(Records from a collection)

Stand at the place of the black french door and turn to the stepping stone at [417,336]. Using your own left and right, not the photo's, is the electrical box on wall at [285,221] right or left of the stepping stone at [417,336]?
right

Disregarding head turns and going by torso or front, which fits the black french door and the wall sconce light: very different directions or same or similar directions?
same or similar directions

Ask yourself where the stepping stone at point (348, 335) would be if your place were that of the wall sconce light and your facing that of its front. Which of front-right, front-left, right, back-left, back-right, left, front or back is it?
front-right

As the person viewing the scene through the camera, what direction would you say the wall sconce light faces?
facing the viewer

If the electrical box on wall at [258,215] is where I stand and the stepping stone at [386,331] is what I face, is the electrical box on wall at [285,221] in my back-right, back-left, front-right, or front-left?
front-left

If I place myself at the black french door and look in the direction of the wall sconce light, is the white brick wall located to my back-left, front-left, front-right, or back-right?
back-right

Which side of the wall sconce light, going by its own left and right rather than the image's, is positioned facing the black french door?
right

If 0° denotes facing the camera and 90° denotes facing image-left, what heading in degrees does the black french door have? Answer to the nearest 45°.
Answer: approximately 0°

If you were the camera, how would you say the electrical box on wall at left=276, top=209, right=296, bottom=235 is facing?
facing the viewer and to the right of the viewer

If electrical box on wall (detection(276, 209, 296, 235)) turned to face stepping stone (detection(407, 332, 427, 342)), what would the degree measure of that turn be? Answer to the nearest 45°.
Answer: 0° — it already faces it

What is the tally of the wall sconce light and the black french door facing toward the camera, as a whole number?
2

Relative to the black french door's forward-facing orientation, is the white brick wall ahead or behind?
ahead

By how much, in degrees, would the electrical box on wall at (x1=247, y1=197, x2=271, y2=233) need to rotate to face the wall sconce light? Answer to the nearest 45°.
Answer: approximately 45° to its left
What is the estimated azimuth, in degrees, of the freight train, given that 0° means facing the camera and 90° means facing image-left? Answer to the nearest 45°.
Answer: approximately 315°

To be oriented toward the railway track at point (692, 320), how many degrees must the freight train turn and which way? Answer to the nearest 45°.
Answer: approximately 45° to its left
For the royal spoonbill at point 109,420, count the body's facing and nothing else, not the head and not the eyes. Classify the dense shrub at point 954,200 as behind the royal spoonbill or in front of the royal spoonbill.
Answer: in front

PROBLEM DESCRIPTION: Change every instance of "stepping stone" in the listing above to "garden stone". Keep everything else the same.

OUTPUT OF THE TASK:
Stand at the place of the black french door and turn to the garden stone at [417,336]. Using your own left and right, not the photo's, is the electrical box on wall at [285,221] right or left of the garden stone at [417,336]?
right

Disregarding head turns and going by torso or front, which fits the black french door and the wall sconce light: very different directions or same or similar directions?
same or similar directions

Ask yourself where the garden stone at point (348, 335) would be if your place were that of the wall sconce light and your facing that of its front. Which of front-right, front-left, right, back-left, back-right, left, front or back is it?
front-right

As the person viewing the scene through the camera, what direction would you say the wall sconce light faces?
facing the viewer

If the electrical box on wall at [258,215] is where I stand and the garden stone at [386,331] is what I face, is the electrical box on wall at [285,221] in my back-right, back-left, front-right, or front-left?
front-left

If I place myself at the black french door and look in the direction of the wall sconce light, is the white brick wall located to my back-left, front-left, front-right, or back-right?
back-right

Which side of the wall sconce light, going by its own left and right rather than the image's, is positioned facing the black french door?
right

If 0° denotes facing the camera and 90° denotes facing image-left, what heading in degrees does the black french door have? Answer to the nearest 45°.
Answer: approximately 0°

If you were the camera, how would you say the electrical box on wall at left=276, top=209, right=296, bottom=235 is facing?
facing the viewer and to the right of the viewer

If electrical box on wall (detection(276, 209, 296, 235)) turned to face garden stone (detection(407, 332, 427, 342)), what would the degree measure of that turn be? Answer to the nearest 45°.
Answer: 0° — it already faces it

What is the tally of the wall sconce light and the black french door facing toward the camera, as a whole number?
2

Relative to the black french door's forward-facing orientation, is the white brick wall ahead or behind?
ahead

By how much, in degrees, would the electrical box on wall at (x1=247, y1=197, x2=271, y2=233) need to rotate to face the wall sconce light? Answer to the nearest 45°.
Answer: approximately 45° to its left
What is the estimated azimuth, in degrees, of the freight train, given that 0° means facing the camera and 90° means facing image-left? Answer to the nearest 45°.
Answer: approximately 315°

To be oriented toward the railway track at point (692, 320), how many degrees must the freight train turn and which way? Answer to the nearest 45°.
Answer: approximately 45° to its left
For the royal spoonbill at point 109,420, count the body's facing and nothing else, not the head and not the eyes. Classify the dense shrub at point 954,200 as behind the royal spoonbill or in front of the royal spoonbill.
Answer: in front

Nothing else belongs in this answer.